Was ist Zollrecht? Oder: von Hühnervierteln und kriegsentscheidenden Stühlen

Zu Beginn meiner zollrechtlichen Laufbahn konnte ich auch nicht ahnen, was Zollrecht überhaupt bedeutet und was das Zollrecht alles umfasst. Von der Tätigkeit als Verwaltungsrichter wollte ich Abstand nehmen und sah die Stellenanzeige einer großen Wirtschaftsprüfungsgesellschaft für deren Zollabteilung. Nach dem Bewerbungsgespräch hatte ich den Eindruck, die ideale Stelle für mich gefunden zu haben, weil sie fünf Interessen miteinander verband:

Die fünf Elemente des Zollrechts

Erstens ist das Europa- oder Gemeinschaftsrecht der Ausgangspunkt für die materielle Rechtslage, und darin hatte ich einen Ausbildungsschwerpunkt.

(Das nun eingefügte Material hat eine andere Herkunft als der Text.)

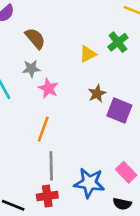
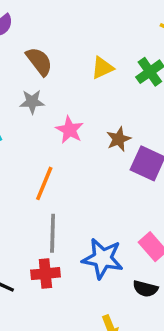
yellow triangle: (88, 54) -> (102, 68), moved
pink star: (48, 88) -> (70, 130), moved

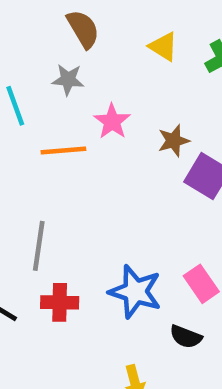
yellow triangle: (102, 68) -> (163, 47), turned 50
orange line: (44, 183) -> (63, 151), moved, turned 56
gray line: (53, 233) -> (39, 246), moved

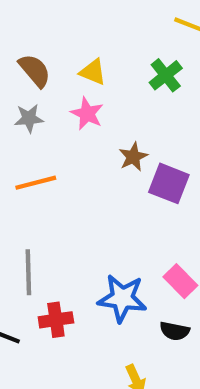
yellow triangle: (163, 47) -> (93, 72), moved
pink star: (112, 121) -> (87, 114), moved

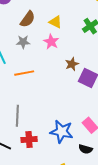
brown semicircle: (35, 70) -> (28, 19), turned 72

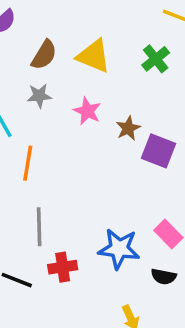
yellow triangle: (55, 22) -> (94, 56), size x1.5
pink star: (51, 42) -> (87, 111), moved
orange line: (24, 73) -> (28, 163), moved, turned -66

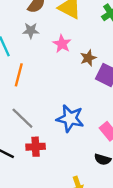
gray line: (39, 227) -> (22, 118), turned -50
blue star: (119, 249) -> (70, 118), moved

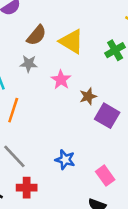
blue star: (70, 118) -> (65, 160), size x0.7

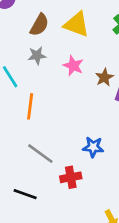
red cross: (27, 188) -> (71, 177), moved

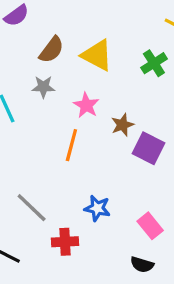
orange line: (30, 106) -> (71, 145), moved

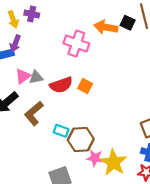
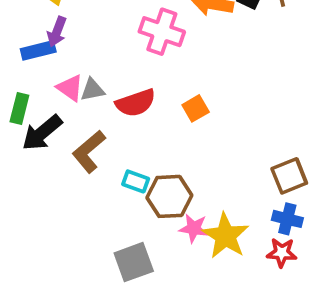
pink triangle: (23, 76) -> (70, 88), turned -49
orange square: (85, 86) -> (196, 108), moved, turned 32

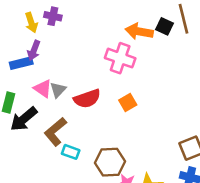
pink cross: (162, 32) -> (120, 58), moved
gray triangle: (93, 90) -> (58, 90), turned -36
cyan rectangle: (136, 181) -> (71, 152), moved

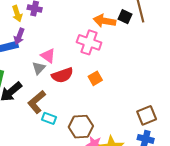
pink triangle: (43, 89) -> (48, 56), moved

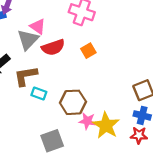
gray triangle: (39, 68) -> (28, 40), size x1.5
brown L-shape: (37, 102) -> (26, 76), turned 30

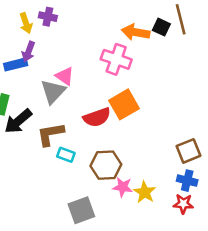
red semicircle: (53, 47) -> (97, 117), moved
orange square: (88, 51) -> (124, 104), size x1.6
yellow star: (106, 125) -> (145, 192), size x0.7

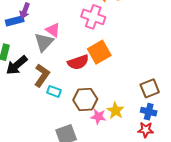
brown L-shape: (50, 134) -> (42, 75), turned 135
yellow star: (145, 192) -> (115, 111), moved

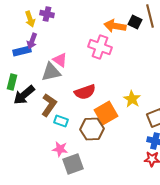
gray triangle: (44, 42) -> (51, 72), turned 35
orange square: (99, 52) -> (106, 113), moved
yellow star: (115, 111) -> (132, 99), moved
pink star: (98, 117) -> (60, 149), moved

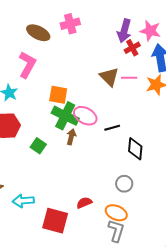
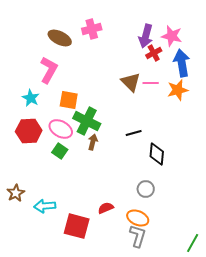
orange square: (58, 95) -> (69, 100), moved
pink ellipse: (85, 116) -> (61, 129), moved

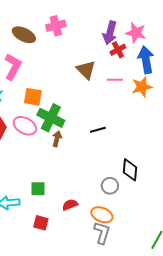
brown triangle: (131, 82) -> (86, 70), moved
green square: (60, 151) -> (38, 189), moved, turned -35
black diamond: (157, 154) -> (130, 170), moved
red square: (77, 226) -> (41, 223), size x0.6

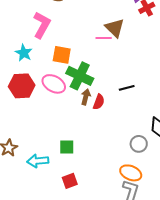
pink line: (115, 80) -> (104, 38), moved
red semicircle: (70, 205) -> (99, 102), moved, turned 133
red square: (41, 223) -> (70, 181), turned -35

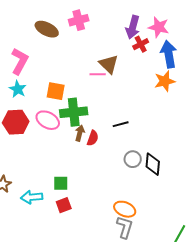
pink L-shape: (42, 25) -> (20, 61), moved
green cross: (80, 76) -> (74, 112), turned -32
gray circle: (139, 144) -> (133, 159), moved
red square: (70, 181) -> (64, 205), moved

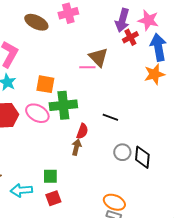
black line: (121, 124) -> (110, 117), turned 35
brown arrow: (80, 133) -> (76, 147), moved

Zweitens überlagert es nicht vollständig das nationale Recht, sondern die Abgabenordnung und viele weitere Nebengesetze haben ihren eigenen Anwendungsbereich, der sich von der verwaltungsrechtlichen Sicht gut erschließen lässt.

Drittens ähnelt die Prozessordnung der Finanzgerichte, in der das Zollrecht weitestgehend angesiedelt ist, der Verwaltungsgerichtsordnung, auch wenn durchaus feinsinnige Unterschiede bestehen.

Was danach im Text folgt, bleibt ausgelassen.